I see a number of flaws in this argument:

  • Culturally conservative, working class white voters are an ever-shrinking portion of the electorate, and Democrats no longer need that block to win elections. Chris Bowers has written extensively on the creation of the new demographic coalition Obama assembled, and notes that this coalition will only grow stronger as younger, more diverse voters come of age.
  • Social conservatism is not a voting issue for minority voters, and it is repugnant to many younger voters, who make up an increasingly large share of non-white voters. Fully 40% of Millennials identify with one or another ethnic minority group. On social issues, like Prop 8, cited by Tidwell, they were the only age group to vote against the proposition. If the Republican Party becomes more conservative in order to appeal to older working class whites, they will only succeed in further alienating the next generation, who are disproportionately of color and socially progressive.
  • Even among younger evangelical white voters, who would presumably replace the older white working voters on the older end of the electorate, social issues like choice and LGBT rights are neither the top priority nor are younger religious whites likely to hold similar views to their parents on those issue. In fact, white evangelical youth are increasingly receptive to progressive ideas.
  • The GOP will never win Latino voters - especially younger Latinos - while they continue to oppose humane comprehensive immigration reform. John McCain was the standard bearer for such reform in the Republican Party. It's not clear to me how the GOP will win back Latinos - particularly younger Latinos needed to build a long-term voting block - by rejecting McCain's philosophies on immigration and spotlighting anti-choice and anti-LGBT messages.

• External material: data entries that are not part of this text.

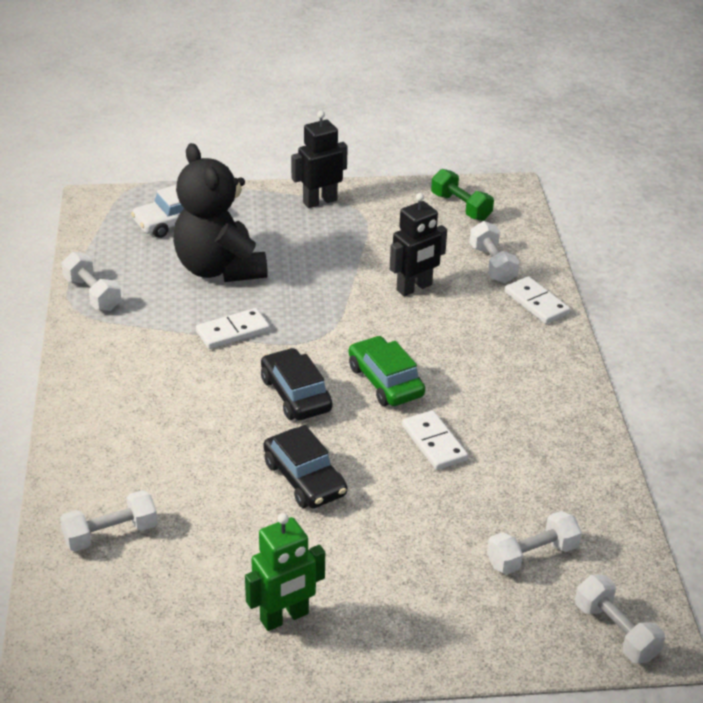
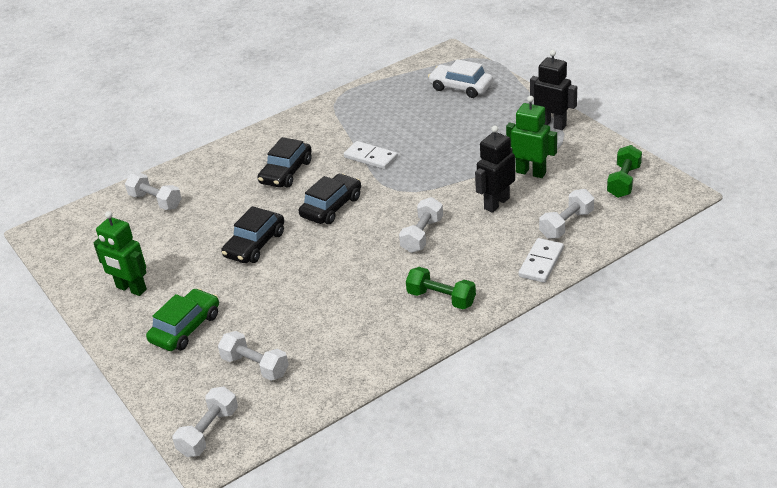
camera: 65 degrees right, 0 degrees up
(92, 294) = (356, 97): white dumbbell -> white dumbbell (422, 235)
(184, 402) = (286, 172): none -> black car
(219, 269) = (429, 124): black teddy bear -> none
(385, 381) = (379, 234): green car -> green car (185, 328)
(386, 247) = (531, 172): none -> green robot
(414, 288) = (496, 203): black robot -> black robot turned 105 degrees clockwise
(434, 443) = (334, 280): white domino -> none
(534, 384) = (441, 298): none -> green dumbbell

The number of Millennials moving into the electorate is staggering: upwards of 80 - 100 million depending on how you set the boundaries. In 2008, they made up 18% of the electorate and broke 2 - 1 in favor of Democrats. As Millennials get older, they will vote in higher and higher numbers and occupy a larger and larger portion of the electorate. By 2016, they may account for 30% of the eligible electorate.

Do the math and the answer is simple: the GOP cannot climb out of its demographic hole by running to the right. The only way out will be to adapt to the current political environment and accept a wide range of progressive stances not just on social, but on economic, environmental, and foreign policy issues. If the GOP is to have a future, it's going to need to run to the left, not the right.